WHAT THE EXERCISE ASKS: Dropping every picture, set down exactly the lines in the entries below, starting with the line with "[127,549,159,562] Edit ->" and going on through the line with "(245, 367) none".

MATERIAL FOR THE TASK:
★ ★ ★ ★ ★

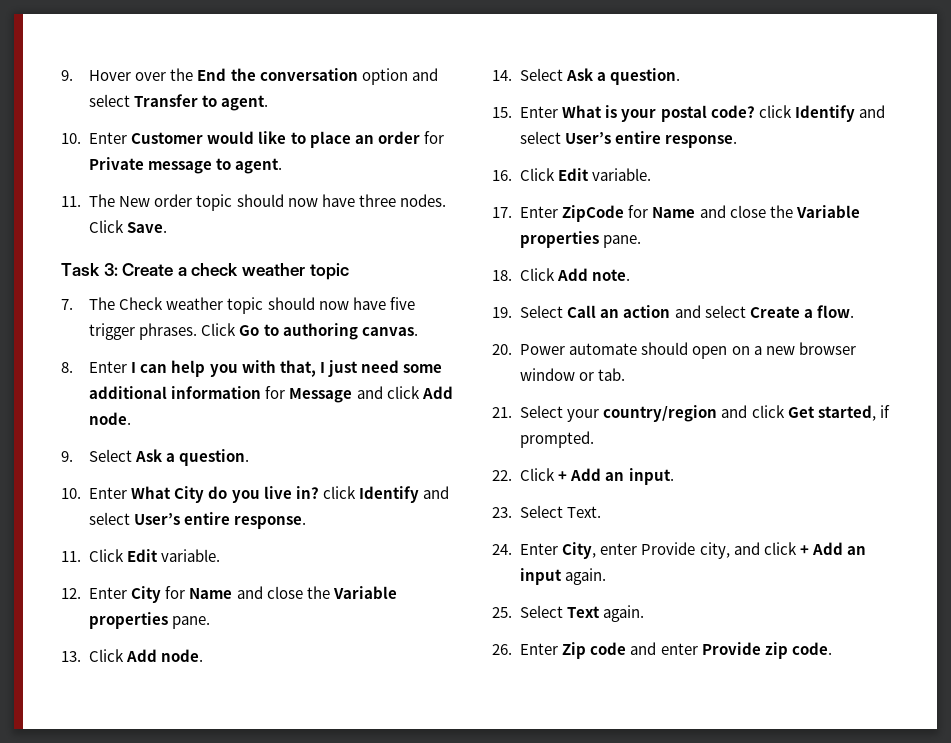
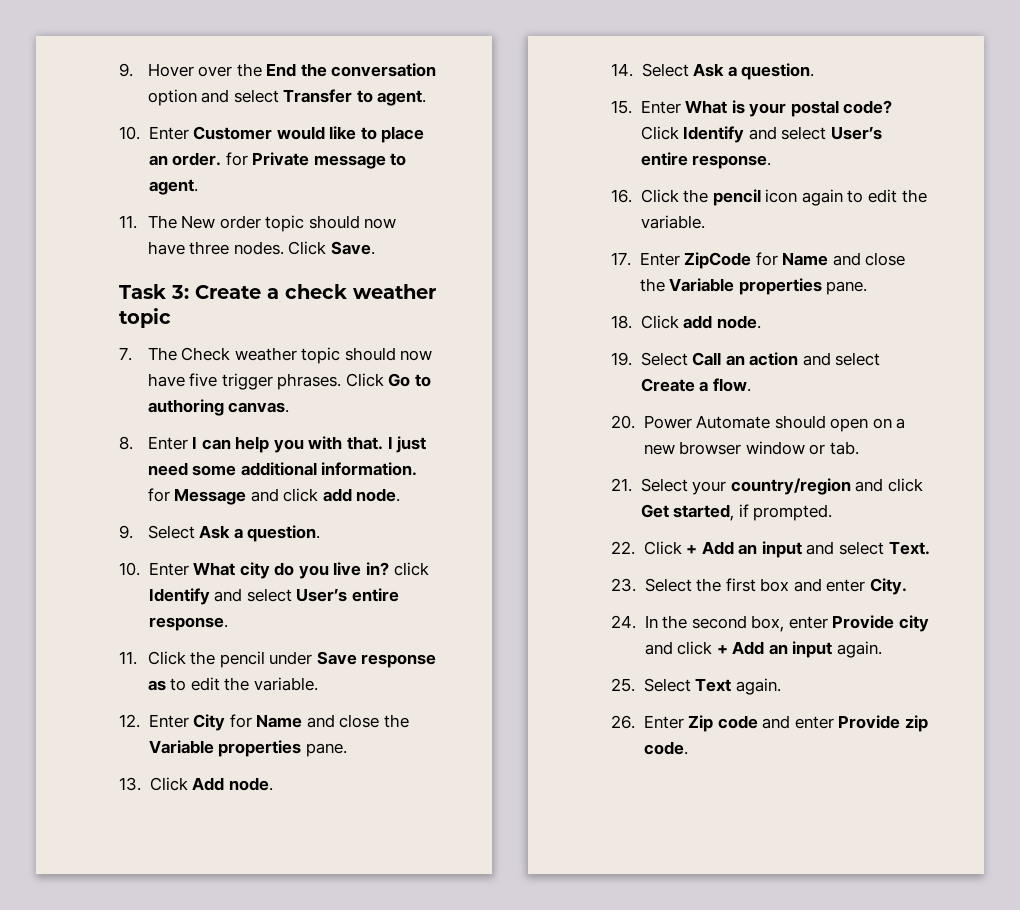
[377,131,420,144] order -> [172,152,222,166] order.
[279,360,316,377] that, -> [347,436,384,450] that.
[171,386,262,399] information -> [321,462,418,476] information.
[421,386,453,399] Add -> [322,488,352,502] add
[174,486,205,503] City -> [239,562,270,579] city
[127,549,159,562] Edit -> [190,651,437,668] [147,677,250,691] the pencil under Save response as to edit the
[758,105,792,118] click -> [640,126,679,140] Click
[558,168,590,181] Edit -> [683,189,927,206] the pencil icon again to edit the
[557,268,631,281] Add note. -> [683,315,761,329] add node.
[569,343,638,355] automate -> [696,415,771,429] Automate
[628,468,674,485] [492,505,602,518] [492,542,730,559] input. // 23. Select Text. // 24. Enter City, enter Provide city, -> [761,541,930,558] [611,578,908,595] [611,615,930,632] input and select Text. // 23. Select the first box and enter City. // 24. In the second box, enter Provide city

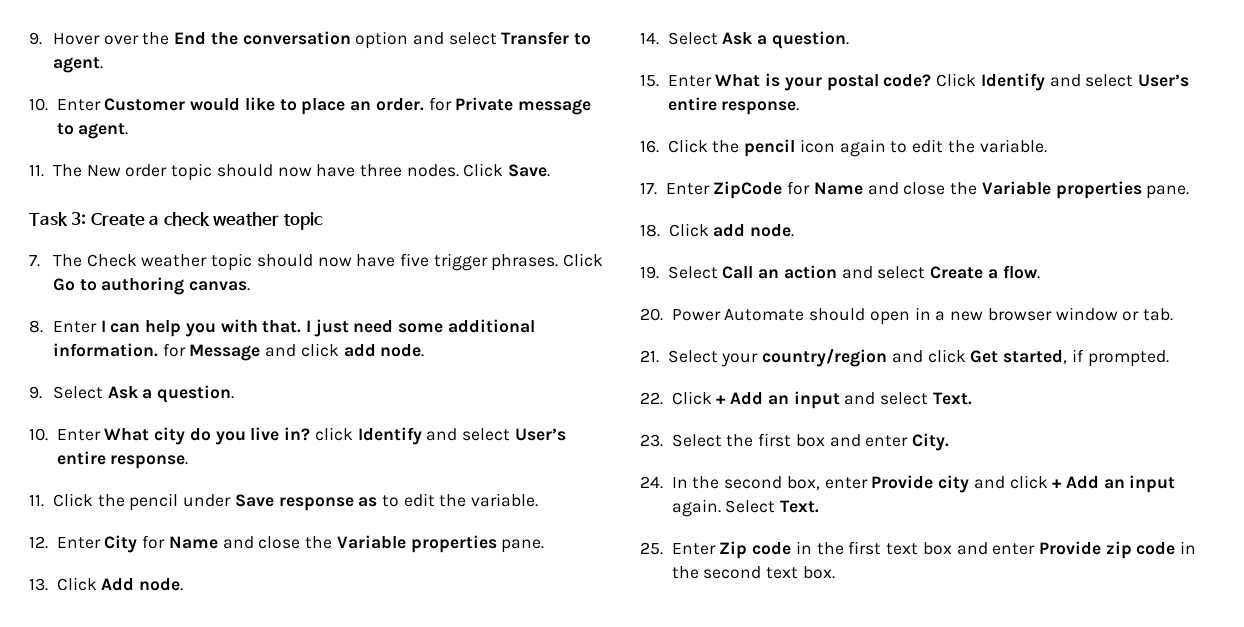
[872,418,892,429] on -> [914,307,931,320] in
[611,678,781,695] [611,715,929,732] [643,741,688,755] // 25. Select Text again. // 26. Enter Zip code and enter Provide zip code. -> [725,500,820,513] [640,541,1197,559] [671,566,835,579] Select Text. // 25. Enter Zip code in the first text box and enter Provide zip code in the second text box.

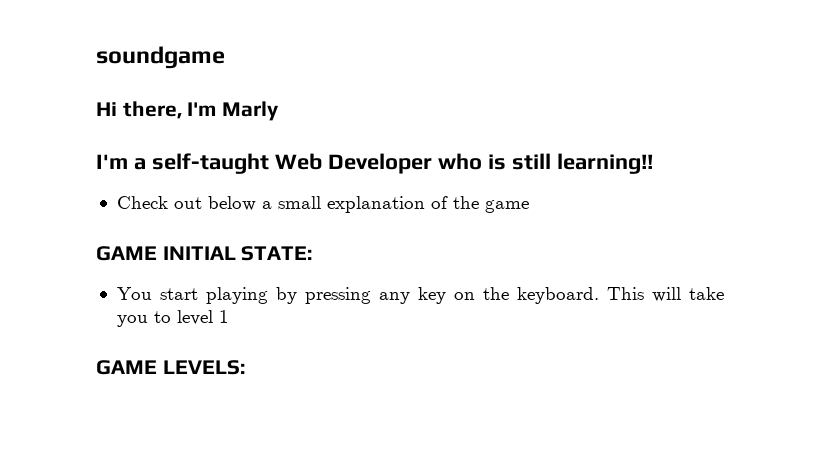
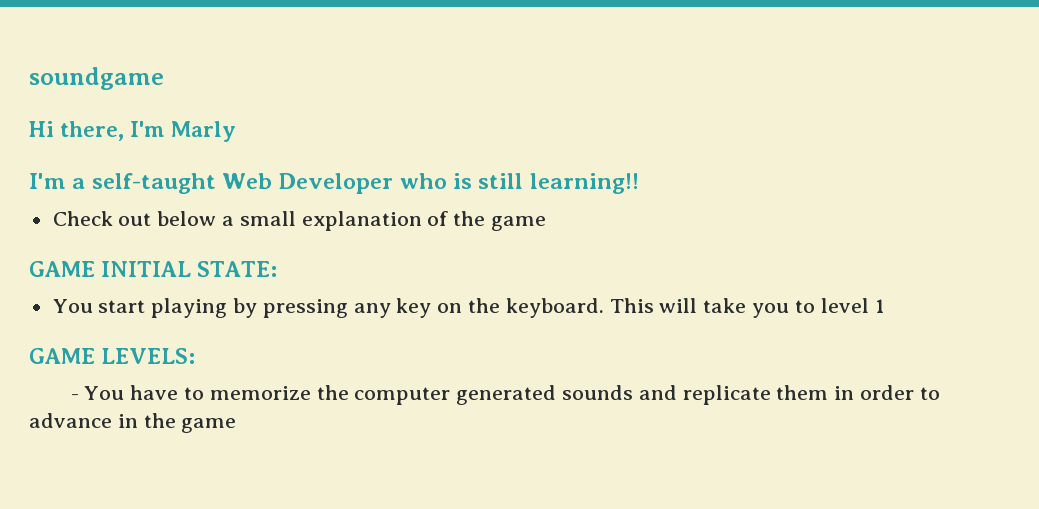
(245, 367) none -> [70,385,940,405] [29,413,237,433] // - You have to memorize the computer generated sounds and replicate them in order to advance in the game

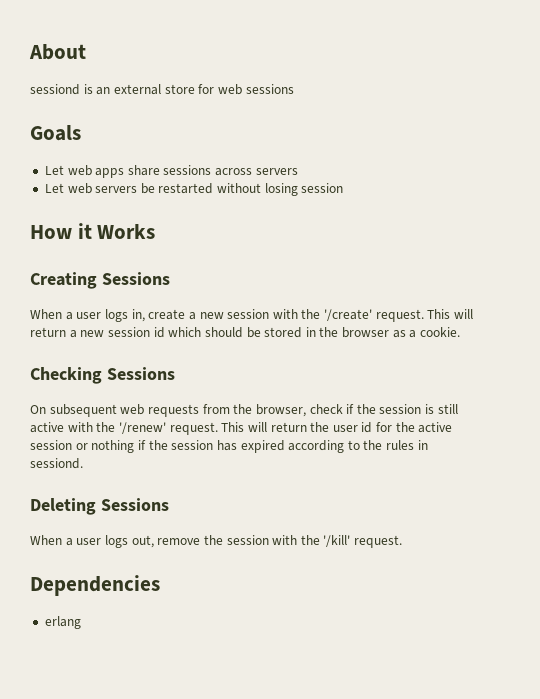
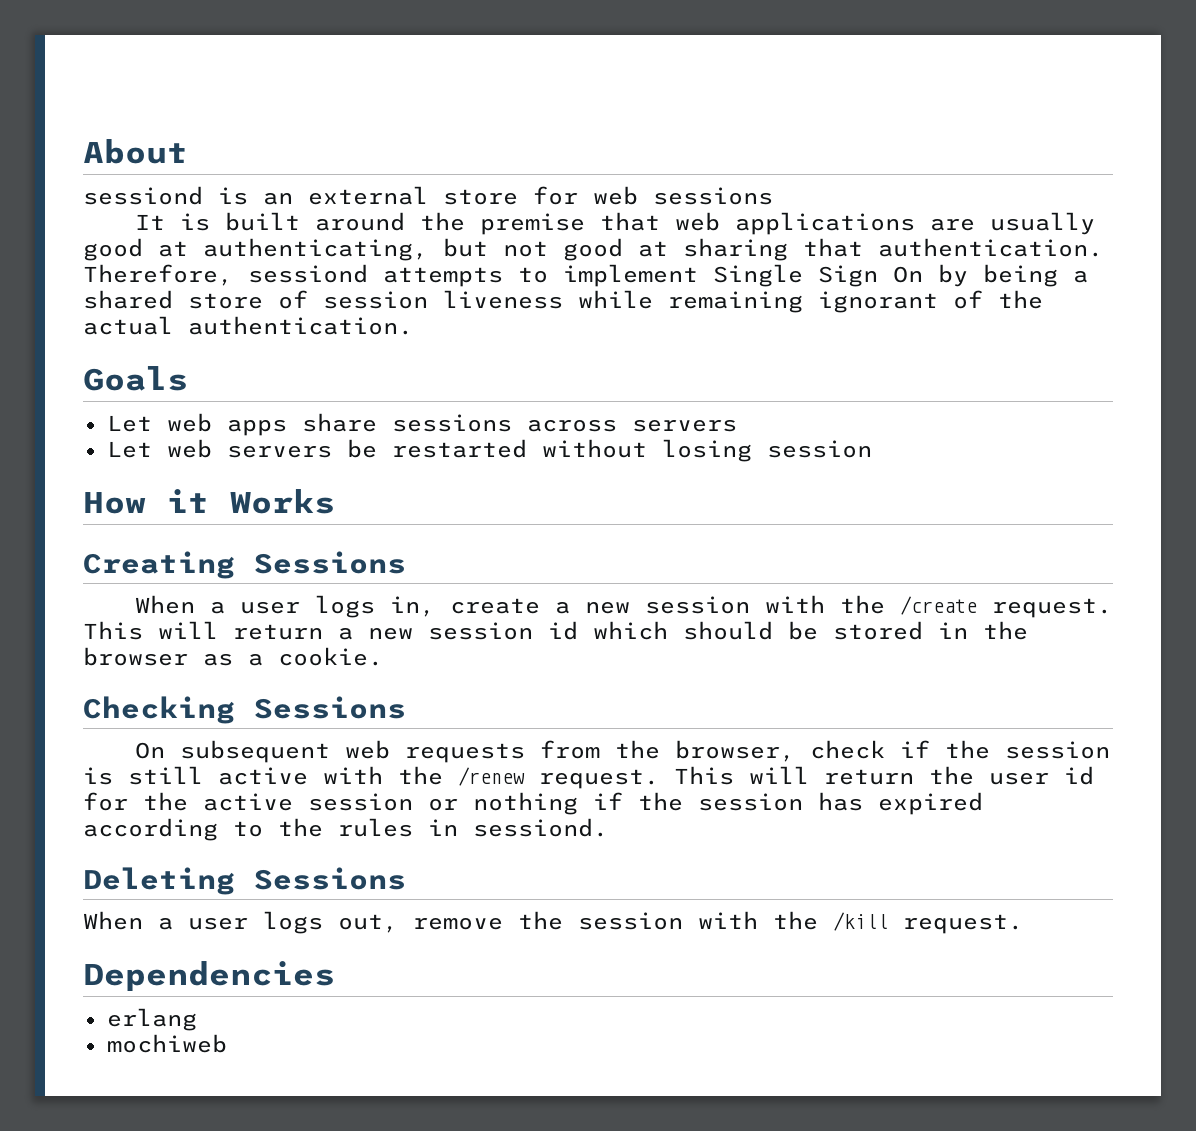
(294, 89) none -> [135,212,1096,235] [83,238,1103,261] [83,264,1088,287] [83,290,1043,313] [83,316,413,335] // It is built around the premise that web applications are usually good at authenticating, but not good at sharing that authentication. Therefore, sessiond attempts to implement Single Sign On by being a shared store of session liveness while remaining ignorant of the actual authentication.
[324,309,373,321] '/create' -> [900,596,978,615] /create
[118,422,166,434] '/renew' -> [458,767,525,786] /renew
[323,535,351,547] '/kill' -> [833,912,888,931] /kill
(81, 622) none -> [106,1034,227,1053] // mochiweb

★ ★ ★ ★ ★

ANSWER AREA:
[127,549,159,562] Edit -> [190,651,437,668] [147,677,250,691] the pencil under Save response as to edit the
[758,105,792,118] click -> [640,126,679,140] Click
[558,168,590,181] Edit -> [683,189,927,206] the pencil icon again to edit the
[557,268,631,281] Add note. -> [683,315,761,329] add node.
[569,343,638,355] automate -> [696,415,771,429] Automate
[628,468,674,485] [492,505,602,518] [492,542,730,559] input. // 23. Select Text. // 24. Enter City, enter Provide city, -> [761,541,930,558] [611,578,908,595] [611,615,930,632] input and select Text. // 23. Select the first box and enter City. // 24. In the second box, enter Provide city

[872,418,892,429] on -> [914,307,931,320] in
[611,678,781,695] [611,715,929,732] [643,741,688,755] // 25. Select Text again. // 26. Enter Zip code and enter Provide zip code. -> [725,500,820,513] [640,541,1197,559] [671,566,835,579] Select Text. // 25. Enter Zip code in the first text box and enter Provide zip code in the second text box.

(245, 367) none -> [70,385,940,405] [29,413,237,433] // - You have to memorize the computer generated sounds and replicate them in order to advance in the game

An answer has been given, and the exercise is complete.